* **Document segment**:
• • • •

I have received a letter from Lobachov dated July 9, indicating a sharp deterioration in the supply situation in Petrograd and Moscow. He asks for instructions.

In my opinion, you should draw up measures to intensify the work. I propose

(1) that you should press immediately, in particularly urgent, accelerated, revolutionary fashion for collection of the tax in Moscow Gubernia (the rye has already been harvested). Moscow workers, in particular, should be mobilised for this, to assist the food supply organisations.

(2) In general, mobilise more workers for food supply, plundering the People’s Commissariats, in accordance with yesterday’s decision of the Political Bureau[1] (take a copy of it).

(3) Once more send precise orders to the Ukrainian and Siberian People’s Commissariats of Food.

(4) Delegate an emergency expedition (together with the Central Union of Consumers’ Co-operative Societies) to Podolsk Gubernia where, they say, there are masses of grain and it costs 6,000 rubles a pood in Soviet currency.

• • • •

* **Set of tasks**:
(1) Using the letter on food supply above, say whether each statement agrees with it: (a) Lobachov's letter is dated July 9; (b) the expedition to Podolsk Gubernia is to go without any co-operative body; (c) the rye in Moscow Gubernia has not yet been harvested. Answer yes or no for each and quote the deciding words.
(2) Carry the letter on food supply further from its last point.

* **Supplied entries**:

• • • •

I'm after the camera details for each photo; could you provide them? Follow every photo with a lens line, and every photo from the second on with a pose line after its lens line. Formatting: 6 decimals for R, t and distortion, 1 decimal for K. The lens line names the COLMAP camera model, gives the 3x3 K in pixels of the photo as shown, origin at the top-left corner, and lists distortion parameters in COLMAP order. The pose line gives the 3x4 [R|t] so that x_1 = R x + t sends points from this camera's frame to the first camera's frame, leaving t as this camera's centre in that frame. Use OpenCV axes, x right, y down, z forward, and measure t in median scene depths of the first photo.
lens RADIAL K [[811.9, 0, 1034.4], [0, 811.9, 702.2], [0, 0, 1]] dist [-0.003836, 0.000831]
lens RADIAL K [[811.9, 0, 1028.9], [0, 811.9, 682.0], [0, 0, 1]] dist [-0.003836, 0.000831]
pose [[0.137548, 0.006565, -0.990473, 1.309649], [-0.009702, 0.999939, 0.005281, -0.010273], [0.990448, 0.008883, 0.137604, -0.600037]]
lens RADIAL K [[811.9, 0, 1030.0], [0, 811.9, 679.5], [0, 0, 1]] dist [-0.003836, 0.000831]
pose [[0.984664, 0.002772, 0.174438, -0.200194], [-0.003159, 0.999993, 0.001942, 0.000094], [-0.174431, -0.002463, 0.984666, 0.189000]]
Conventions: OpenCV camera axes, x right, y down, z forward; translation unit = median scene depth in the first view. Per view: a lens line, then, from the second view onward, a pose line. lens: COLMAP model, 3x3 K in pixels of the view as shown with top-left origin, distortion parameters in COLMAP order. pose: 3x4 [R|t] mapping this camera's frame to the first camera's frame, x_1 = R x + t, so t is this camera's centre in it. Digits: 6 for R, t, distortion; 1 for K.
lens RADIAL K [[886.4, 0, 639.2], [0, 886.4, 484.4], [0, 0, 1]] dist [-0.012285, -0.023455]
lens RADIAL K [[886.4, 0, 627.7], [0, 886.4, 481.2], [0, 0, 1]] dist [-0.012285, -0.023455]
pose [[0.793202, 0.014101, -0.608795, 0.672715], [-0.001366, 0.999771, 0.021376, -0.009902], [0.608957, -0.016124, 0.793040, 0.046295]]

• • • •

* **Task answers**:
(1)
(a) Yes: "dated July 9"
(b) No: "together with the Central Union of Consumers’ Co-operative Societies"
(c) No: "the rye has already been harvested"

(2)
(In general, my impression is that, as regards purchases and barter, the People’s Commissariat of Food is asleep, and lagging behind disgracefully. No initiative. No bold work.)

With communist greetings,

Lenin

Please reply to me on July 11.

  1. On July 9, 1921, the Political Bureau of the CC of the RCP(b) passed a decision “On Intensifying Food Work”. It stated: “The Organising Bureau should confirm the need to take the maximum number of Communists and, in exceptional cases, other particularly valuable comrades, from their present work and transfer them to food work, even at the cost of causing a temporary closing-down of nine-tenths of departments in some institutions and even whole People’s Commissariats that are not absolutely essential.”